Section: Contracts and Grants with Industry
Semantic networks and knowledge representation
Participants : David Auber, Ludwig Fiolka, Antoine Lambert, Frédéric Gilbert, Guy Melançon, Arnaud Sallaberry, Faraz Zaidi.
-
Project: FIVE Fouille Interactive, Veille, Visualisation et Exploration
-
Call: ANR Software Technology (RNTL)
-
start/end April 2007 – April 2009
-
Budget: 964 970 euros (total) / 390 360 euros (grant) / 25 970 euros (INRIA GRAVITÉ)
-
Project: TANGUY From Text to Arguments through Networks with Goals and User Initiative
-
Call: ANR CONTINT (Content and Interaction)
-
start/end January 2009 – December 2011
-
Budget: 872 000 euros (total) / 349 000 euros (grant) / 261 000 euros (INRIA GRAVITÉ)
Working in close collaboration with industrial partners is part of our concern. We were involved in a three year national project with two SMEs (PIKKO(See the URL http://www.pikko-software.com .) and AMI Software(See the URL http://www.amisw.com .)). The ANR FIVE project (2006-2009) focused on graph analysis and visualization, since most of the processed data can naturally be equipped with relations. We designed astute graph statistics and adaptative algorithms that can adjust with a highly changing environment. We revisited most of the existing work on text mining and document clustering, trying to exploit the scale free nature of the collected data.
The project's goal was to propose incremental statistics and adjusting visualizations to support competitive and strategic watch. Typically, analysts want to be able to identify pieces of information acting first as outliers later confirming general trends. These pieces of information are what Ansoff called weak signals [22] . We are here out of the reach of classical statistics: analysts need to inject their knowledge and intuition in the system to help judge of anecdotic situation and put pieces of information under surveillance.
Building on that past experience, we got involved in a new project with two industrial partners, Thalès Communications(See the URL http://www.thalescomminc.com ) and the Xerox XRCE Parsing and Semantics group(See the URL www.xrce.xerox.com/Research-Development/Document-Content-Laboratory/Parsing-Semantics ), and a third partner acting as “final user” – the FIDAL Law Firm.
This new ANR CONTINT project – TANGUY – aims at providing technological solutions to users confronted with ever growing amounts of information.

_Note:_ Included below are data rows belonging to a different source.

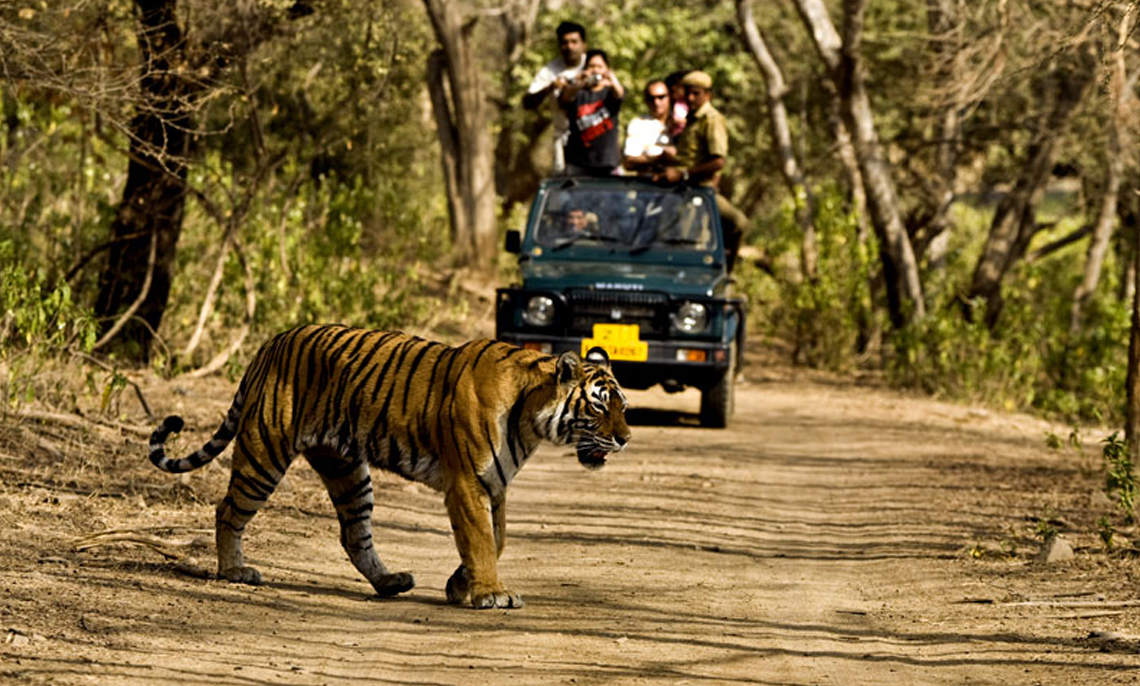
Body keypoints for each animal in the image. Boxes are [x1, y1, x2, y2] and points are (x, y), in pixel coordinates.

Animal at [145, 323, 629, 606]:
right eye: (599, 405)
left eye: (623, 405)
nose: (625, 438)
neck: (531, 417)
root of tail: (272, 341)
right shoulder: (469, 482)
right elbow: (480, 540)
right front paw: (491, 593)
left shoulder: (496, 485)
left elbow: (497, 539)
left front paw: (460, 585)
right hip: (265, 452)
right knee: (228, 509)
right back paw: (234, 571)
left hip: (347, 470)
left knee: (353, 535)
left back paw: (390, 582)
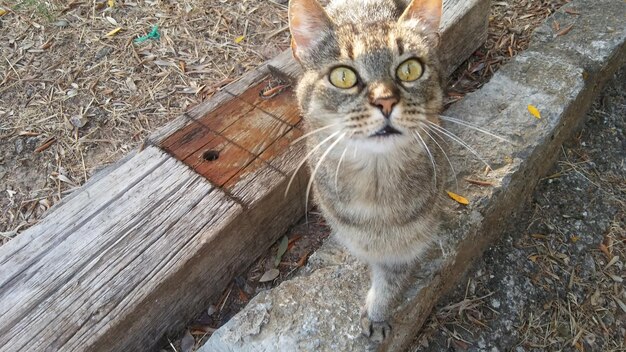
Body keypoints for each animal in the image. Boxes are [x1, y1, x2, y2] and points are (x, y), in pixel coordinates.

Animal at [286, 0, 446, 342]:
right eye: (343, 76)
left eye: (410, 69)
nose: (385, 101)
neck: (375, 185)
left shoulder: (406, 247)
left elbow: (390, 283)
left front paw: (378, 314)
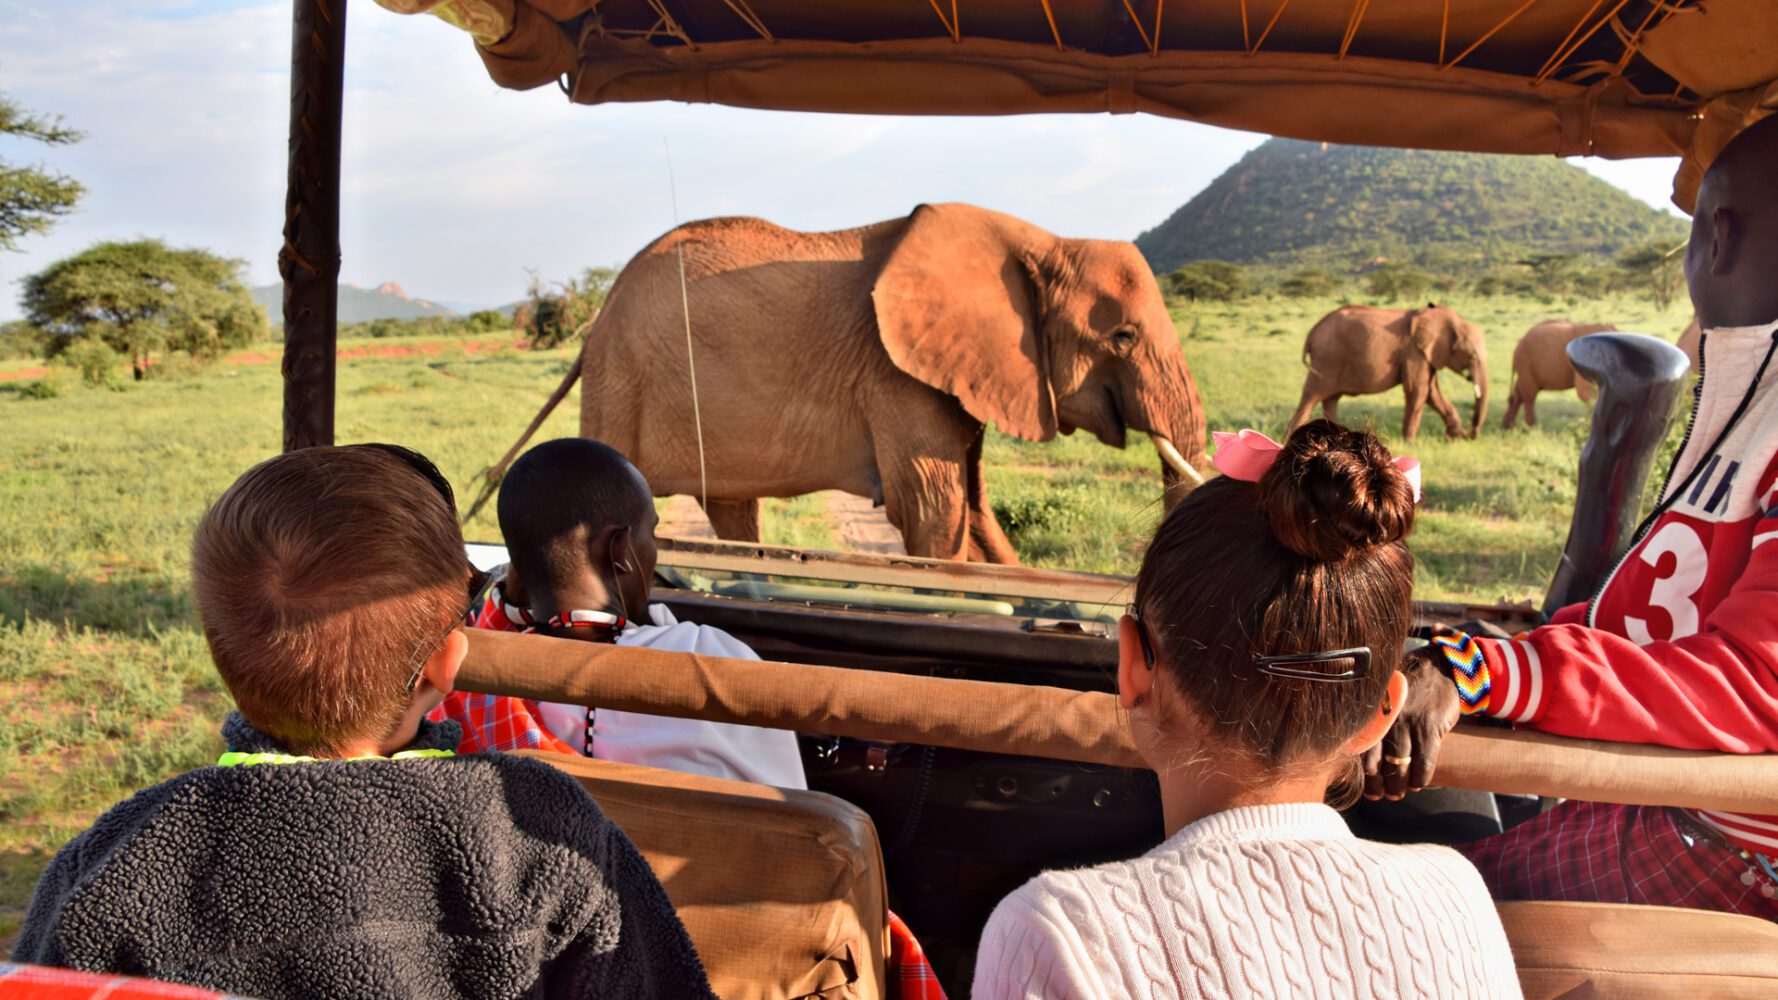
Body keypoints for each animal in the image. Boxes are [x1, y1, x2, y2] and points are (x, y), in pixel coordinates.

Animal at [488, 203, 1211, 563]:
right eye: (1123, 337)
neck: (1041, 240)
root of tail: (597, 319)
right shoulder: (896, 375)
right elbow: (933, 510)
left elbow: (972, 510)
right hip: (622, 378)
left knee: (731, 508)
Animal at [1287, 304, 1488, 440]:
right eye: (1472, 356)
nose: (1471, 435)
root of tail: (1312, 332)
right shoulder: (1414, 353)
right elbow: (1418, 390)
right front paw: (1410, 443)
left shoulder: (1426, 356)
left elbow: (1432, 392)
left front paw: (1454, 438)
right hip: (1327, 358)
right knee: (1311, 396)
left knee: (1330, 399)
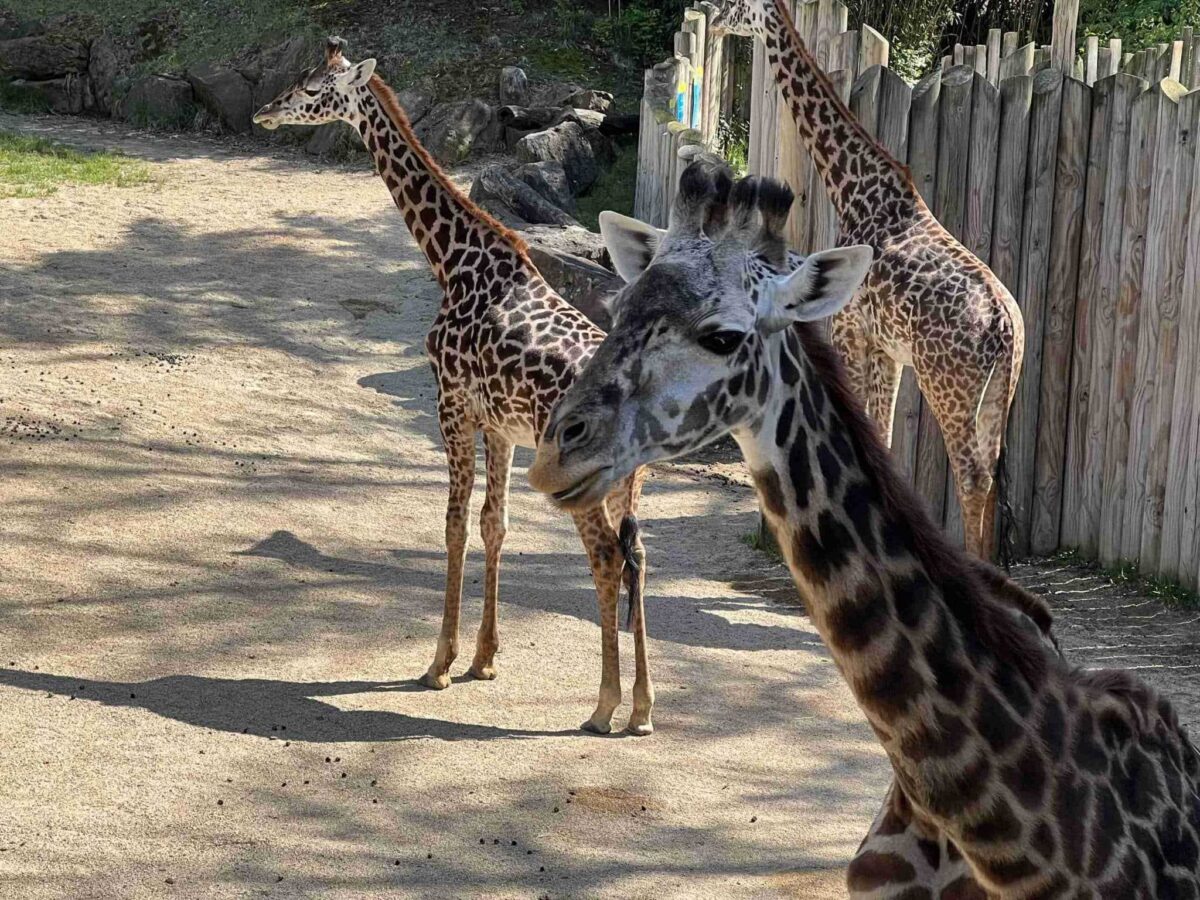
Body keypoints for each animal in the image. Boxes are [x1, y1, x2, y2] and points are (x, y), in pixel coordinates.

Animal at [251, 38, 655, 735]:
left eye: (310, 89)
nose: (264, 112)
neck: (451, 259)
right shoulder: (500, 423)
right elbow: (495, 525)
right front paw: (485, 658)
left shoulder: (451, 404)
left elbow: (454, 526)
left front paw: (438, 663)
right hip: (629, 482)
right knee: (640, 559)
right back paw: (643, 709)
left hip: (583, 478)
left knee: (606, 558)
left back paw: (603, 706)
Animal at [706, 0, 1024, 560]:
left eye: (735, 3)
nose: (707, 12)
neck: (852, 189)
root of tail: (1006, 328)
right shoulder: (887, 348)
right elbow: (886, 441)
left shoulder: (852, 332)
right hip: (997, 394)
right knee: (991, 476)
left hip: (949, 388)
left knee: (972, 478)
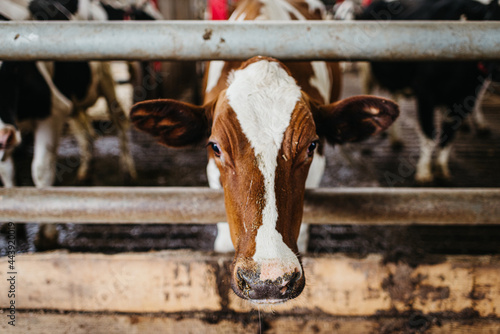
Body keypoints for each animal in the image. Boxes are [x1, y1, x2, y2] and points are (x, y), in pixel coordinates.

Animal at [358, 0, 498, 183]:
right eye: (490, 18)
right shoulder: (425, 93)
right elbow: (429, 133)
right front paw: (424, 172)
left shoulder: (466, 98)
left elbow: (449, 135)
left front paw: (442, 170)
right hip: (367, 71)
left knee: (394, 98)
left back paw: (396, 139)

Today the information overload is mainly handled by indexing data sources in search engines. In order to increase the relevance of the results, indexation is enriched by natural language processing (NLP) tools, especially by tools of information extraction. Another aid are clustering tools that give synthetic views of the results.
Recently, semantic web research has been using knowledge representation tools to organize information along the lines of ontologies or semantic networks. Some research has been carried out to integrate information extraction tools and knowledge representation tools. In practice, the knowledge representation approach leads to static, "engineering"-centered architecture, i.e. all the knowledge needed is fixed in advance by technical experts who are not connected to the final users. The TANGUY project tackles the problem in a quite different way. It intends to yield the users the most information and independence possible in processing their individual issues and at the same time it aims at reducing processing time and engineering costs. The TANGUY approach consists in the symmetrical and dynamic cooperation among three "poles":
-
Extraction of « micro knowledge elements » from the texts with the help of NLP tools. This extraction leads to structuring the texts into elementary pieces locally with respect to a particular document, and not specialized in a predefined domain.
-
Knowledge representation with the help of semantic networks. This pole constructs an overall vision of inter-documentary relationships in the corpus. It supports navigation, query and reasoning operators that lead the user towards his goal. It also allows the creation of a network of high-level concepts that represent the users' understanding.
-
Interaction with the semantic network. This pole gives way to exploring at various levels the continuum between the information extracted and the concepts that synthesize them. This is the tool that guides the actions (incorporation of new texts, exploration and creation of new concepts) in order that the user can construct and argument the solution of his current problem.